Improving salinity tolerance in rice: lessons from Oryza coarctata
ID: 613 / 413
Proposed Symposium Title: Improving salinity tolerance in rice: lessons from Oryza coarctata
Ping Yun1,2, Lana Shabala1,3, Meixue Zhou1, Zhonghua Chen4, Gayatri Venkataraman5, Sergey Shabala2,3
Affiliations: 1 Tasmanian Institute of Agriculture, University of Tasmania, Hobart, Australia 2 School of Biological Science, University of Western Australia, Perth, Australia 3 International Research Centre for Environmental Membrane Biology, Foshan University, Foshan, China 4 School of Science, Western Sydney University, Penrith, Australia 5 Plant Molecular Biology laboratory, M. S. Swaminathan Research Foundation, Chennai, India
Oryza coarctata is the only halophytic relative in the genus Oryza that is tolerant to high salinity levels. In this work, we investigated key traits that confer this exceptional salt tolerance in O. coarctata, comparing it with responses of cultivated Oryza sativa species. We show that O. coarctata is utilizing Na+ for stomata operation and, as result, is capable to maintain unaltered stomatal related traits (size, density, and opening speed).
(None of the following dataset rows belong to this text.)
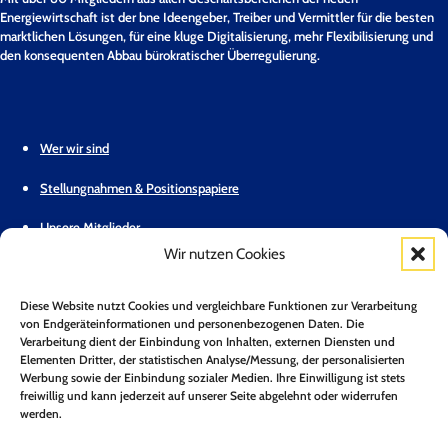
Energiewirtschaft ist der bne Ideengeber, Treiber und Vermittler für die besten
marktlichen Lösungen, für eine kluge Digitalisierung, mehr Flexibilisierung und
den konsequenten Abbau bürokratischer Überregulierung.
Wer wir sind
Stellungnahmen & Positionspapiere
Unsere Mitglieder
Wir nutzen Cookies
Geschäftsstelle
Diese Website nutzt Cookies und vergleichbare Funktionen zur Verarbeitung
Pressemitteilungen
von Endgeräteinformationen und personenbezogenen Daten. Die
Verarbeitung dient der Einbindung von Inhalten, externen Diensten und
Mitglied werden
Elementen Dritter, der statistischen Analyse/Messung, der personalisierten
Werbung sowie der Einbindung sozialer Medien. Ihre Einwilligung ist stets
Kontakt
freiwillig und kann jederzeit auf unserer Seite abgelehnt oder widerrufen
werden.
Mitgliederbereich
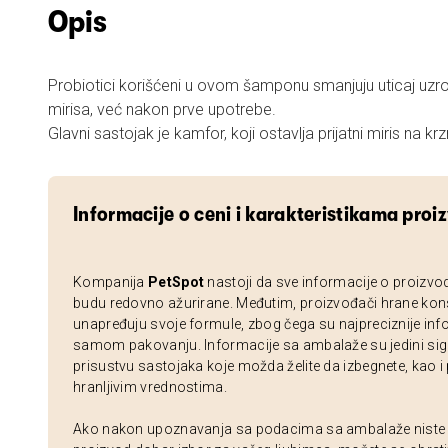
Opis
Probiotici korišćeni u ovom šamponu smanjuju uticaj uzr
mirisa, već nakon prve upotrebe.
Glavni sastojak je kamfor, koji ostavlja prijatni miris na krz
Informacije o ceni i karakteristikama proi
Kompanija
PetSpot
nastoji da sve informacije o proizvo
budu redovno ažurirane. Međutim, proizvođači hrane kon
unapređuju svoje formule, zbog čega su najpreciznije inf
samom pakovanju. Informacije sa ambalaže su jedini sig
prisustvu sastojaka koje možda želite da izbegnete, kao i
hranljivim vrednostima.
Ako nakon upoznavanja sa podacima sa ambalaže niste si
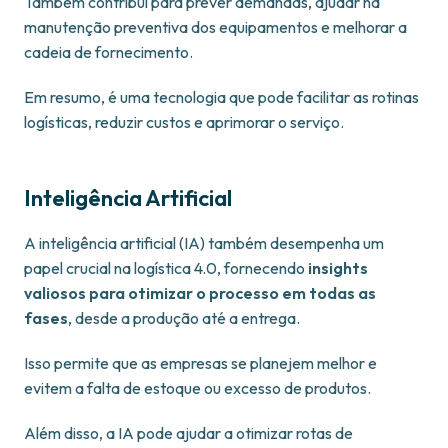
Também contribui para prever demandas, ajudar na
manutenção preventiva dos equipamentos e melhorar a
cadeia de fornecimento.
Em resumo, é uma tecnologia que pode facilitar as rotinas
logísticas, reduzir custos e aprimorar o serviço.
Inteligência Artificial
A inteligência artificial (IA) também desempenha um
papel crucial na logística 4.0, fornecendo
insights
valiosos para otimizar o processo em todas as
fases
, desde a produção até a entrega.
Isso permite que as empresas se planejem melhor e
evitem a falta de estoque ou excesso de produtos.
Além disso, a IA pode ajudar a otimizar rotas de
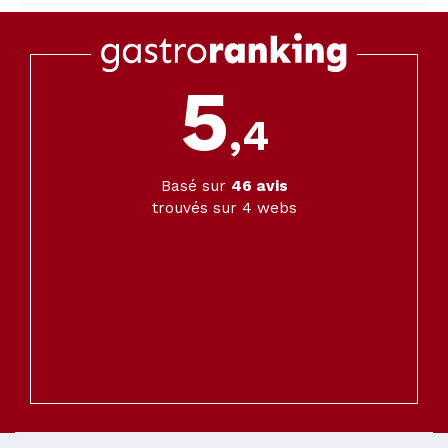
5
,4
Basé sur
46
avis
trouvés sur 4 webs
These plants had also enhanced RuBisCO carboxylation and RuBP regeneration in the Calvin cycle. Taken together, these features allowed O. coarctata maintain relative steady CO2 assimilation under salt conditions. Upon exposure to salinity, wild rice also quickly increased xylem Na+ loading for osmotic adjustment but maintained non-toxic level of stable shoot Na+ concentration by increased activity of HKT1;5 (essential for xylem Na+ unloading) and a Na+/H+ exchanger NHX (for sequestering Na+ and K+ into root vacuoles). In contrast, cultivated rice prevented Na+ uptake and transport to the shoot at the beginning of salt treatment but failed to maintain it in a long-term. We also show that wild rice limits passive Na+ entry into root cells while cultivated rice relies heavily on SOS1-mediating Na+ exclusion, with major penalties imposed by the existence of the “futile cycle” at the plasma membrane. Other traits that contributed to superior salinity tolerance in O. coarctata included more efficient ROS signalling; desensitization of ROS-inducible cation channels and more superior K+ retention in the cytosol; more effective control of cytosolic Ca2+ homeostasis by Ca2+-ATPase and CAX-mediated Ca2+ efflux systems; and ability to prevent salt-induced downregulation of RBOH expression that may affect operation of the “ROS-Ca2+ hub” and signalling cascades under salinity.